[Saved data entries]
=== Begin Enclosure ===
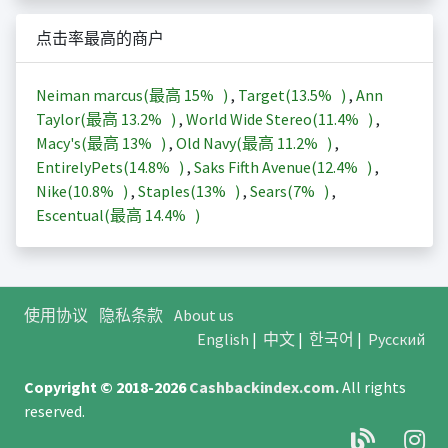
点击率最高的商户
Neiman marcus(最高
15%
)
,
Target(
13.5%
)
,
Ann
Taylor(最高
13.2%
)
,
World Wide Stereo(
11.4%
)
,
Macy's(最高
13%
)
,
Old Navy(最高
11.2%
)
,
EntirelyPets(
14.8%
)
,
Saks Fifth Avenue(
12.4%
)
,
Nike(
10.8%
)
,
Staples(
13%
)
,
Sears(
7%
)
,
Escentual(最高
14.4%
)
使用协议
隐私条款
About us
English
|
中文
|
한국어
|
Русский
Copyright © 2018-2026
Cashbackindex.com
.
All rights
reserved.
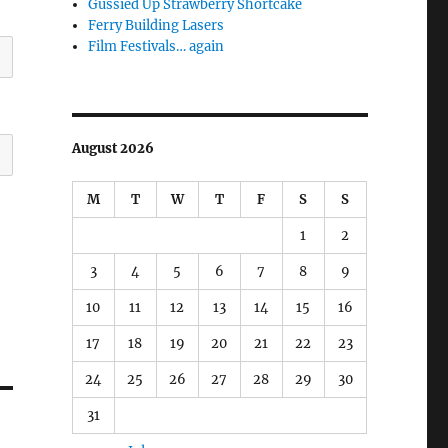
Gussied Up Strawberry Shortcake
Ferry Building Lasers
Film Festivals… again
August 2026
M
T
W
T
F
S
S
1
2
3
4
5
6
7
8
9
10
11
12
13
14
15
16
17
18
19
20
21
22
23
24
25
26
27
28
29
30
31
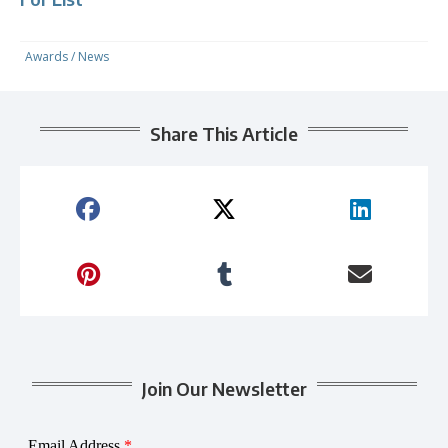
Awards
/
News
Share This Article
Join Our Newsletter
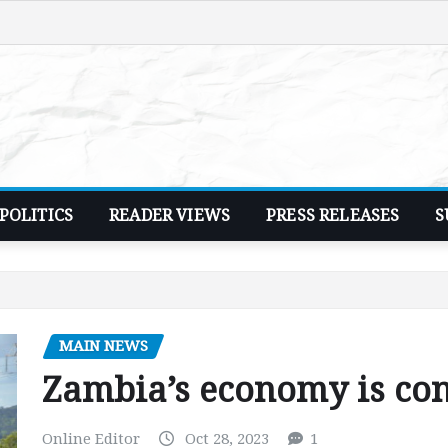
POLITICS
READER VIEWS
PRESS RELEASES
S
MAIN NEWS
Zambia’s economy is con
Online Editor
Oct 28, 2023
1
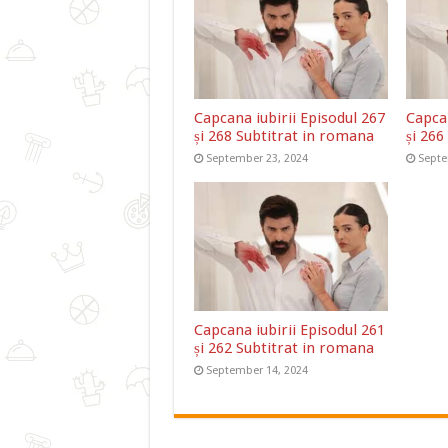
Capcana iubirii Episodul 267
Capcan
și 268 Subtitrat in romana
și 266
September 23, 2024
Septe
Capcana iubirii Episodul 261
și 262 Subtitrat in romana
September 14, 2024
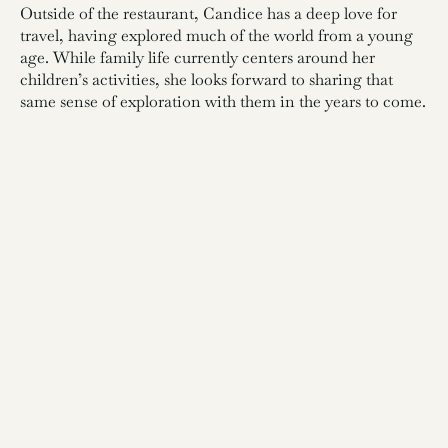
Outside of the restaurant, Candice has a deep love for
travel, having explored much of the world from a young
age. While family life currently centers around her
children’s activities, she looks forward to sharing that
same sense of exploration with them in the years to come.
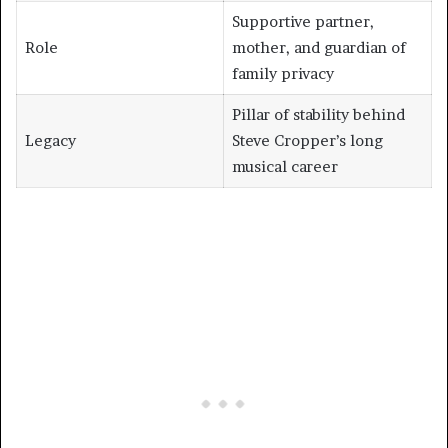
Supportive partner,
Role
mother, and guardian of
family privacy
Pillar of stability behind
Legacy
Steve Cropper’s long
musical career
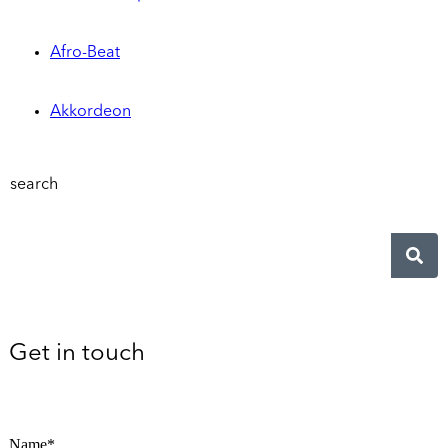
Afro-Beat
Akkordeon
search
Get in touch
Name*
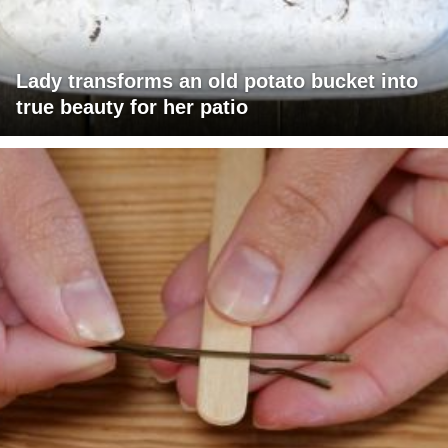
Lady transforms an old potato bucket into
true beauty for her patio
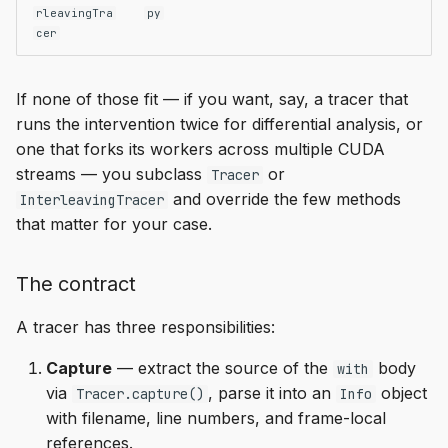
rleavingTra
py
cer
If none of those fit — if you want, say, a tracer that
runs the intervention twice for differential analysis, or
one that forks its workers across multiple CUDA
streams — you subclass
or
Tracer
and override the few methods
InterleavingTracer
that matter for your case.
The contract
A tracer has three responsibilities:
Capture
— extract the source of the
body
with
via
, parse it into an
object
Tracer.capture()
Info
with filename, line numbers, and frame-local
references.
=== End Enclosure ===
=== Begin Enclosure ===
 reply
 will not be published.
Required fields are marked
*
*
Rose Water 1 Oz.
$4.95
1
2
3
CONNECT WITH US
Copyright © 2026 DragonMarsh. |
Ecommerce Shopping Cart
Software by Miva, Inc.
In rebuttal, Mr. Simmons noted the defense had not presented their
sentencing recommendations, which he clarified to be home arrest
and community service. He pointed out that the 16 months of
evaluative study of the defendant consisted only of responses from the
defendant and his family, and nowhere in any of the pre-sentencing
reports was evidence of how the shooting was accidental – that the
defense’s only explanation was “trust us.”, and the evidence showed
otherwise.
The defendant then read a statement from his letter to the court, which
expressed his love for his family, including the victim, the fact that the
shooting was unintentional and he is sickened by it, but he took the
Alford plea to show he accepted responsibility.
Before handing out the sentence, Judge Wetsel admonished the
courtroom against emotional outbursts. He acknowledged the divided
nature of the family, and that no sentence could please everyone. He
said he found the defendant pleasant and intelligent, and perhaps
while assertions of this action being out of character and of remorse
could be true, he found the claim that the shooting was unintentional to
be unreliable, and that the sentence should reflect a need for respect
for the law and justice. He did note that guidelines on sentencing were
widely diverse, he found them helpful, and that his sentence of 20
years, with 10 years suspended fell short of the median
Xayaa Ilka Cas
=== End Enclosure ===
=== Begin Enclosure ===
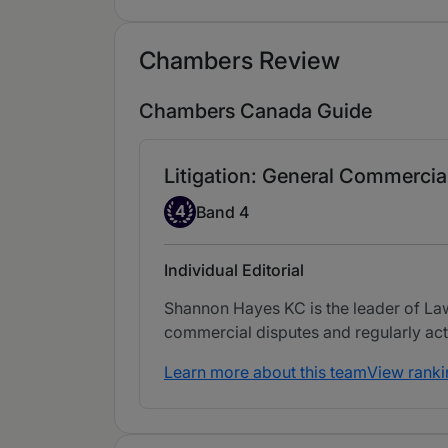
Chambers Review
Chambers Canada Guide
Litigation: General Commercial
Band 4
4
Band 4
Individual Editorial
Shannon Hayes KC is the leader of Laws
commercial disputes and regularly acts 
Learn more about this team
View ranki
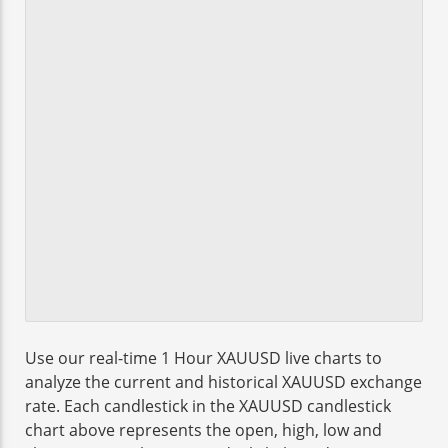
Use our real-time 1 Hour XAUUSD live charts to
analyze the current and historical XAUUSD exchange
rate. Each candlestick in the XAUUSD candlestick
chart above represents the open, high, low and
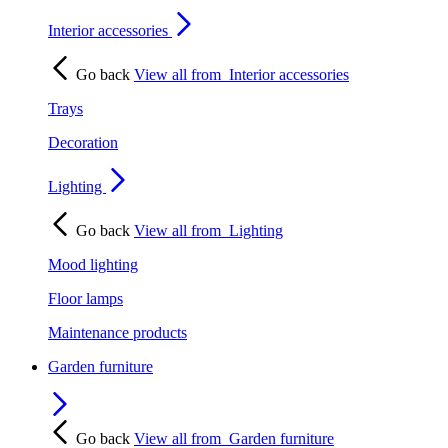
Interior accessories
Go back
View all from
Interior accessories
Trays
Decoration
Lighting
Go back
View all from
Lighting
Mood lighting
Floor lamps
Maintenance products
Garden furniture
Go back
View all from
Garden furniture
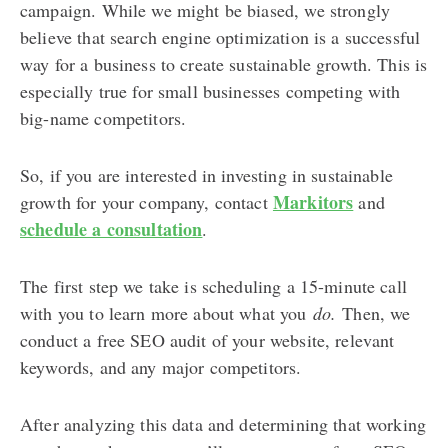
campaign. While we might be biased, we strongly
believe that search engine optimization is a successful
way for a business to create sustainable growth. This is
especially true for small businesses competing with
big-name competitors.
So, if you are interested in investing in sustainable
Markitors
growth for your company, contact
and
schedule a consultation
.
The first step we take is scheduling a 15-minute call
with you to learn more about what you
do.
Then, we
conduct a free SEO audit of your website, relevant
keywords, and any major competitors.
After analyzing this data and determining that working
=== End Enclosure ===
Could you transcribe the lines starting at the one containing "Outside of the" and ending at the one containing "true beauty for her patio", with both included? Leave the pictures out of your answer.

Outside of the restaurant, Candice has a deep love for
travel, having explored much of the world from a young
age. While family life currently centers around her
children’s activities, she looks forward to sharing that
same sense of exploration with them in the years to come.
Supportive partner,
Role
mother, and guardian of
family privacy
Pillar of stability behind
Legacy
Steve Cropper’s long
musical career
Afro-Beat
Akkordeon
search
Get in touch
Name*
Lady transforms an old potato bucket into
true beauty for her patio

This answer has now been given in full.